Женщина быстро поднялась, подбежала к двери и подняла на немого свои грубые руки, привыкшие к беспощадным колотушкам. Лука, опершись на локти, прислушивался к ударам приговаривал:

— Еще! Еще!

Чиро замолчал под ударами. Сдерживая слезы, он вышел на улицу. Его мучил голод: он не ел почти два дня, и у него едва хватало сил тащить костыли.

Пробежала ватага мальчишек, впереди них, качаясь во все стороны, пролетел по воздуху воздушный змей.

— Эй, хромоножка! — закричало несколько мальчуганов, сильно толкнув его.

— Побежим взапуски! — трунили другие.

— Почем фунт мозгов, хромоножка? — насмешливо спрашивали третьи, издеваясь над его большой головой.

Один из буянов, самый злой, выдернул у него костыль и пустился бежать. Немой зашатался, потом с трудом поднял костыль и пошел дальше. Крик и смех мальчишек уносились к реке. Словно заморская птица, взвился змей и поплыл под небеса, озаренный приятным розовым светом. Издали доносилось хоровое пение солдат. Был канун Пасхи, и стояла великолепная погода.

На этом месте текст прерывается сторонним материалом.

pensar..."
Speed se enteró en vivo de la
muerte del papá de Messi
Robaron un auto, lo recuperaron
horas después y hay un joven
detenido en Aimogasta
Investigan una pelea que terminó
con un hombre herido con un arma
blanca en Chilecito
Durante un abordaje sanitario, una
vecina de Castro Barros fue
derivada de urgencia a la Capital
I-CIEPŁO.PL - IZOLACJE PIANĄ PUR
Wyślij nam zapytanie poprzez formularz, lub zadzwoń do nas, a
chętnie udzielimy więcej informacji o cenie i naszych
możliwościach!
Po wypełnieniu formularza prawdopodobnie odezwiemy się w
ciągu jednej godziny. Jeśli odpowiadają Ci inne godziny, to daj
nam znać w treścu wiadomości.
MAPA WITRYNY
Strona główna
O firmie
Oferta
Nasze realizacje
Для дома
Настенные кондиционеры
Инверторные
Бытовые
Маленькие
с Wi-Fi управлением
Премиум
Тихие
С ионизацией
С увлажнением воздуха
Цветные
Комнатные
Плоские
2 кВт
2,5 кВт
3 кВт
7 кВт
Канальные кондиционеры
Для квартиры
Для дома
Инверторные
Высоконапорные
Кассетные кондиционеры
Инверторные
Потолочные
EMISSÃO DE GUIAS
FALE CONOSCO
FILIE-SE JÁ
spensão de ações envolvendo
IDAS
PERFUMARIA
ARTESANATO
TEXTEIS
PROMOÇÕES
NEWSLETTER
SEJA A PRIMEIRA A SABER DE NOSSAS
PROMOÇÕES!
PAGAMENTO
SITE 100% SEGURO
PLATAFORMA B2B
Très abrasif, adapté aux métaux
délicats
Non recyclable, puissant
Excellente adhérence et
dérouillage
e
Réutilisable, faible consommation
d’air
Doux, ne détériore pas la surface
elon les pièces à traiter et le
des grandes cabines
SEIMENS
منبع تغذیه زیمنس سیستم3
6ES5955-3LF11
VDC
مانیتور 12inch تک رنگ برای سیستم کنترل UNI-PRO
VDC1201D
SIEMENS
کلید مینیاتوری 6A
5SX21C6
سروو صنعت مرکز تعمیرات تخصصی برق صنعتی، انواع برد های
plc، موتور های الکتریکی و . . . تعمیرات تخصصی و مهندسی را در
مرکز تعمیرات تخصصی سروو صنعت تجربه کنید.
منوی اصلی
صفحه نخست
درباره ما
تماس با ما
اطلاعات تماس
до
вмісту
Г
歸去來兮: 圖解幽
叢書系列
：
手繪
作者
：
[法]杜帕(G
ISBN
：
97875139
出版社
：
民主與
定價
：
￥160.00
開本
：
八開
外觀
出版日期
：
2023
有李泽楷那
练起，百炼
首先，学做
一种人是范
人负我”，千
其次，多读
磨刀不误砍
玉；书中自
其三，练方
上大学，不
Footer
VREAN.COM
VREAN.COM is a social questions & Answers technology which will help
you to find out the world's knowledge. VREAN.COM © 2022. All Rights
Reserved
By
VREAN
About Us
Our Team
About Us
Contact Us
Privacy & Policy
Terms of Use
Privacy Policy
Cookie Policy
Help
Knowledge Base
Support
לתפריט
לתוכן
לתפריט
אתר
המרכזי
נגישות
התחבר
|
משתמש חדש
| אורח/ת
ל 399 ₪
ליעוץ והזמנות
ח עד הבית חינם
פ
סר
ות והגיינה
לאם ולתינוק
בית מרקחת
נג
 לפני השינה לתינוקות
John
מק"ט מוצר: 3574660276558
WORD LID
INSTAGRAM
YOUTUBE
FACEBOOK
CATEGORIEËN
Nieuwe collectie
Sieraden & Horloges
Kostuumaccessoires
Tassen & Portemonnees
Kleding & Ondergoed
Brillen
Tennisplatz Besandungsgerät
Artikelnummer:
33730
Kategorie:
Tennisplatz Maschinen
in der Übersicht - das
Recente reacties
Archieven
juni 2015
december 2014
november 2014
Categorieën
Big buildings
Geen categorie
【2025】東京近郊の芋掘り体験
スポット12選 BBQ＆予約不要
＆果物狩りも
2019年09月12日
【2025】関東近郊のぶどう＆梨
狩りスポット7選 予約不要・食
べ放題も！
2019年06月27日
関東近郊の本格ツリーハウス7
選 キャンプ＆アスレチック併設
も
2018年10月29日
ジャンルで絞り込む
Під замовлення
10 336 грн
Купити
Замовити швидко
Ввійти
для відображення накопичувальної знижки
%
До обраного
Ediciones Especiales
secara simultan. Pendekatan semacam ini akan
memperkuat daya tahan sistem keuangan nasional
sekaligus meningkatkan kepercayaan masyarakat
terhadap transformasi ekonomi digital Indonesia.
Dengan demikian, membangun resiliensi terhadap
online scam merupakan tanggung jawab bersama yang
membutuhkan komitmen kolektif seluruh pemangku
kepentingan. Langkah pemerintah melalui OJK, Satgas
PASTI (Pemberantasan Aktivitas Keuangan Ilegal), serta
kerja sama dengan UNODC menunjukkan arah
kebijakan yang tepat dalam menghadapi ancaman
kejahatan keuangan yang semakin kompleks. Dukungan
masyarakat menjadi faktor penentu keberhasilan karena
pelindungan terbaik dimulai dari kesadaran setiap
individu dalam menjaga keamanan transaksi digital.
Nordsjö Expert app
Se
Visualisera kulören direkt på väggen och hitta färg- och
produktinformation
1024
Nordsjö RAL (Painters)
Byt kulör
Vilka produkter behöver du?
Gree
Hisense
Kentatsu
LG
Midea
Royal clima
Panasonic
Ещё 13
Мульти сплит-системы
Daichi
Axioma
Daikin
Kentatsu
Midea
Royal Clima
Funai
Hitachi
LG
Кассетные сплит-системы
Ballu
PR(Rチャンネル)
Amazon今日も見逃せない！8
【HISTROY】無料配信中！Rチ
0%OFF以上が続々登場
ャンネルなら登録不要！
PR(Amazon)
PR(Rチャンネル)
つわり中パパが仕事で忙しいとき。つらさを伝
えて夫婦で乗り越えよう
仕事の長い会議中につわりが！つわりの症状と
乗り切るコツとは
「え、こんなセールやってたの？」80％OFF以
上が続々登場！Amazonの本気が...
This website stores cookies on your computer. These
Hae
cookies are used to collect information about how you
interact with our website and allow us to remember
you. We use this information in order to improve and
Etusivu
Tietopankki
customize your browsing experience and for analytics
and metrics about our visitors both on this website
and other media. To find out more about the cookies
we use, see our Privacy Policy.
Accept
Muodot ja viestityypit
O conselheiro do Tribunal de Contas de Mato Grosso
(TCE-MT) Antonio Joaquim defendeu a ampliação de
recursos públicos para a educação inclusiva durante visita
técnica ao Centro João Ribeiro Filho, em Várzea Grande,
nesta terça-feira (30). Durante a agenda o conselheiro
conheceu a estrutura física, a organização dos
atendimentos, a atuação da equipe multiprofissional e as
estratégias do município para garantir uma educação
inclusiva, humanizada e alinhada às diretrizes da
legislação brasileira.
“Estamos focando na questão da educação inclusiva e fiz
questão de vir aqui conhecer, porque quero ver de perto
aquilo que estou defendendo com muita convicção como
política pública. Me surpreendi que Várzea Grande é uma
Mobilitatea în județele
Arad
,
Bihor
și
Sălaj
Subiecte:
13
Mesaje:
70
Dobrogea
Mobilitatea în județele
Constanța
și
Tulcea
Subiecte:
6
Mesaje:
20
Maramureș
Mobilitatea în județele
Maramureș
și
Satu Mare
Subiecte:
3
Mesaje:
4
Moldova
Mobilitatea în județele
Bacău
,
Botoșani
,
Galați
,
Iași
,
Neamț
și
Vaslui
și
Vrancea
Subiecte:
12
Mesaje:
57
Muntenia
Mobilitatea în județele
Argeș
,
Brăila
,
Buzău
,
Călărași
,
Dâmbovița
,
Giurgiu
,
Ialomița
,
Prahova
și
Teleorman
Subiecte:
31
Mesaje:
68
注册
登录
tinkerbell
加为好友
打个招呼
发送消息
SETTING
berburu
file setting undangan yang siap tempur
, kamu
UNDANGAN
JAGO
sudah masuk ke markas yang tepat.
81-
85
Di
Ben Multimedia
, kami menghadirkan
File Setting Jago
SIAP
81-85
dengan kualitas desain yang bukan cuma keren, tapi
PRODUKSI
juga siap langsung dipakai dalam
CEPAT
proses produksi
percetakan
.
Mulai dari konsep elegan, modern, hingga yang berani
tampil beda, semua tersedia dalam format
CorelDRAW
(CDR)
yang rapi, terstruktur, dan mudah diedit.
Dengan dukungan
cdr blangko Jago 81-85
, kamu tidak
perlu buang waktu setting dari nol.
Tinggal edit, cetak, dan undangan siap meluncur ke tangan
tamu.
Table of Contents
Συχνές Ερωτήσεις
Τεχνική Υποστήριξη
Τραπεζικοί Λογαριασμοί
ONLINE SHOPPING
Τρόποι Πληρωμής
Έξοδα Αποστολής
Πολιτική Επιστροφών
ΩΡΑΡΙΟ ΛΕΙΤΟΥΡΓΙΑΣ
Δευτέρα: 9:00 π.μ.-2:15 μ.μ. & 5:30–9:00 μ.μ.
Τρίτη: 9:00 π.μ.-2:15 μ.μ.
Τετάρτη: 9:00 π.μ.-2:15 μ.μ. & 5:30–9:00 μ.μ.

«Теперь пойду просить подаяния», — решил Чиро, чувствуя, как от голода у него переворачиваются все внутренности.

Весенний ветер доносил из булочной запах свежеиспеченного хлеба. Вот вышел из нее человек в белой одежде, неся на голове длинную доску, на которой было разложено много золотистых, еще теплых хлебов. За ним шли две собаки, подняв морды кверху и виляя хвостами.